Rumble Theatre showcases innovative Tremors Festival, May 18 to 28
Event hosted every two years returns with five stunning works
SPONSORED POST BY Rumble Theatre
Firas Nassri, Sasha Theodora, and Jonathan Hardy’s The ghosts within us/les fantômes qui nous habitent.
Rumble Theatre is hosting their biennial Tremors Festival live at Progress Lab 1422 from May 18 to 28. With a focus on exploring new visions for live connection through the arts, this year’s festival will present five multidisciplinary works from across Canada.
Mainstage performances will take place from May 18 to 20, with a unique vibe that emulates an art party meets night market. The pieces resonate with interconnectedness, and delve into the impact of spirit across world views.
Samantha Walters’s Order of the New Hyphae is an immersive, devised performance that reconstructs ecological thought and post-human spiritualities through the lens of an apocalyptic fungi cult.

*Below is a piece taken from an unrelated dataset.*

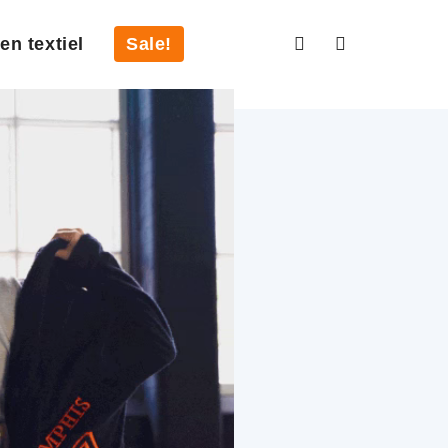
en textiel
Sale!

Combining scripted material and improvisation, Jeff D’Hondt’s The Knoll is a ghost story and therapy simulation in which a son remembers his father, Norfolk County’s most infamous mischiefmaker. The semi-autobiographical performance contrasts Indigenous and non-Indigenous understandings of being haunted by people and places we miss.
From the creative mind of B’atz’ Recinos bursts TAOS (The Art of Storytelling), a new multidisciplinary work infusing Indigenous (Abya Yala) traditions with current cultural aesthetics. The piece brings audiences on a theatrical journey through allegory and myth.
In The Fresh Prince of Egypt, David Kaye paves the way with an irreverent mash-up of Jewish tradition and hip hop storytelling.